4.「画像生成で服の購入に繋げるアプリ」Pyxer Inc.
・会社名 : Pyxer Inc.
・創業年 : 2023年
・所在地 : リトアニア
・出資 : 非公開
・調達額 : 非公開
・カテゴリ : 画像生成
・URL : www.pyxer.ai/s
「Pyxer Inc.」は、ユーザーが自分の写真をアップロードし、好みの服を着た自分の写真を生成するツールを提供しています。このツールはオンラインショッピングの新たな体験を提供し、ユーザーは実際に試着することなく自分に合う服を視覚的に確認することができます。
オンラインショッピングでは、実際に試着できないため自分に合う服を選ぶのが難しいという課題があります。
Pyxer Inc.は、AI技術を活用してユーザーの写真に好みの服を合成することで、この課題を解決します。ユーザーは実際に試着することなく自分に合う服を視覚的に確認できるため、購入決定を容易になると考えられます。
いくつものブランドとの連携、グローバルへの展開を実現しており、アクティブユーザーの分布は55もの国に広がっています。

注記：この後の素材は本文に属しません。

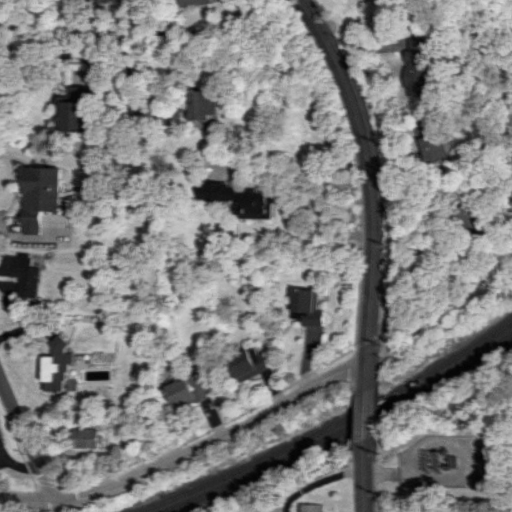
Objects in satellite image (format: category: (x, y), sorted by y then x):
building: (186, 2)
road: (92, 32)
building: (415, 63)
building: (201, 106)
building: (71, 110)
building: (426, 142)
road: (368, 183)
building: (38, 196)
building: (239, 199)
road: (325, 217)
building: (22, 273)
building: (306, 307)
road: (370, 339)
road: (381, 356)
building: (250, 363)
building: (59, 366)
building: (189, 391)
building: (182, 392)
road: (251, 408)
road: (379, 410)
road: (370, 414)
railway: (321, 428)
railway: (332, 432)
building: (87, 437)
road: (26, 440)
road: (191, 448)
road: (378, 450)
power substation: (447, 461)
street lamp: (353, 464)
road: (378, 472)
road: (385, 472)
road: (368, 478)
building: (480, 479)
road: (377, 498)
building: (312, 507)
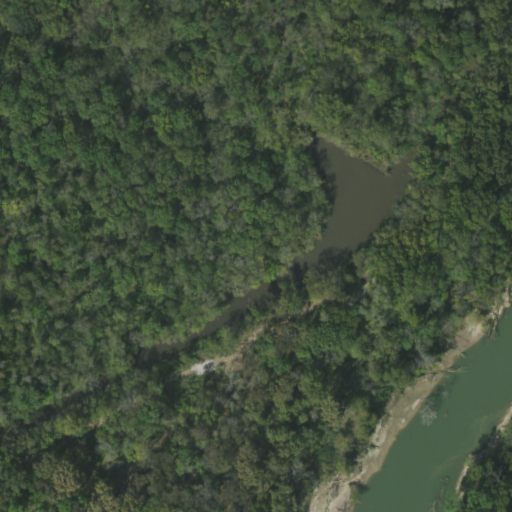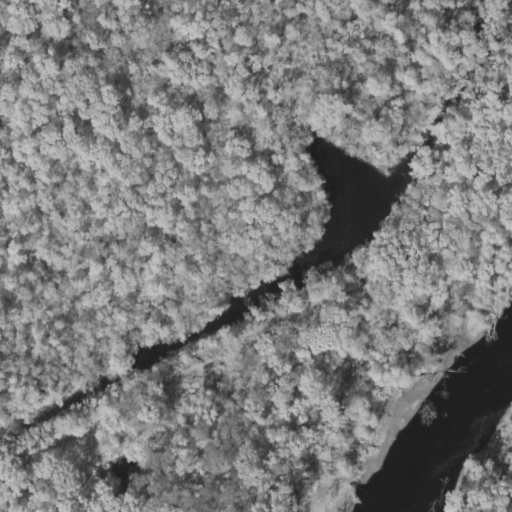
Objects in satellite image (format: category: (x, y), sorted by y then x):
river: (464, 434)
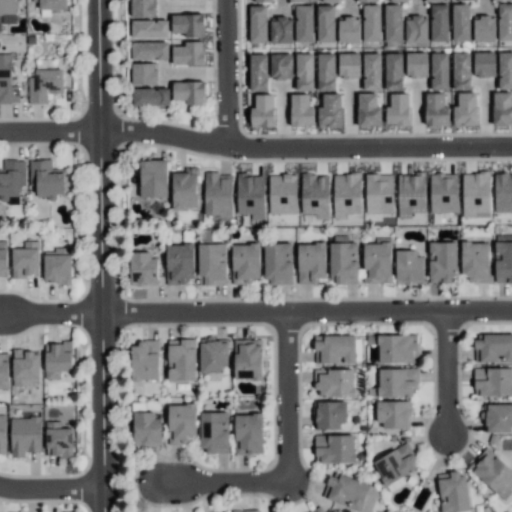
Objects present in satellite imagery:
building: (263, 0)
building: (365, 0)
building: (398, 0)
building: (435, 0)
building: (465, 0)
building: (499, 0)
building: (297, 1)
building: (330, 1)
building: (51, 4)
building: (142, 8)
building: (7, 11)
building: (439, 22)
building: (460, 22)
building: (505, 22)
building: (257, 23)
building: (303, 23)
building: (325, 23)
building: (371, 23)
building: (393, 23)
building: (188, 25)
building: (149, 28)
building: (484, 28)
building: (416, 29)
building: (280, 30)
building: (348, 30)
building: (150, 50)
building: (188, 53)
building: (416, 64)
building: (484, 64)
building: (349, 65)
building: (281, 66)
building: (505, 70)
building: (304, 71)
building: (371, 71)
building: (393, 71)
building: (439, 71)
building: (461, 71)
road: (225, 72)
building: (258, 72)
building: (325, 72)
building: (144, 73)
building: (7, 81)
building: (44, 84)
building: (189, 92)
building: (150, 96)
building: (465, 109)
building: (502, 109)
building: (301, 110)
building: (368, 110)
building: (397, 110)
building: (435, 110)
building: (262, 111)
building: (330, 111)
road: (53, 130)
road: (308, 144)
building: (11, 178)
building: (153, 178)
building: (46, 179)
building: (185, 189)
building: (502, 192)
building: (282, 193)
building: (378, 193)
building: (443, 193)
building: (218, 194)
building: (346, 194)
building: (410, 194)
building: (475, 194)
building: (250, 195)
building: (315, 195)
road: (106, 255)
building: (3, 258)
building: (503, 258)
building: (26, 260)
building: (343, 260)
building: (474, 261)
building: (311, 262)
building: (442, 262)
building: (180, 263)
building: (245, 263)
building: (278, 263)
building: (376, 263)
building: (211, 264)
building: (57, 266)
building: (408, 266)
building: (143, 269)
road: (256, 315)
building: (394, 347)
building: (334, 348)
building: (493, 348)
building: (212, 355)
building: (57, 359)
building: (181, 359)
building: (247, 359)
building: (145, 360)
building: (25, 367)
building: (4, 370)
road: (451, 376)
building: (492, 381)
building: (334, 382)
building: (397, 382)
road: (291, 400)
building: (330, 414)
building: (393, 414)
building: (497, 418)
building: (181, 423)
building: (146, 428)
building: (214, 432)
building: (2, 433)
building: (248, 434)
building: (24, 435)
building: (58, 440)
building: (334, 449)
building: (395, 464)
building: (492, 472)
road: (226, 485)
road: (54, 489)
building: (453, 491)
building: (349, 492)
building: (244, 510)
building: (319, 511)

日本の主要ブランドとの連携がまだ行われていないため、これから連携ブランドの連携が進むにつれて日本での普及も急速に進んでいくと思われます。Pyxer Inc.以外の同じようなサービスも多く存在しているため、どのように他と差別化して成長していくかについては今後注目していきたいところです。
■終わりに
いかがでしたでしょうか!
ANOBAKAでは今後も海外の生成AIトレンドについての記事やイベントをお届けできればと思います!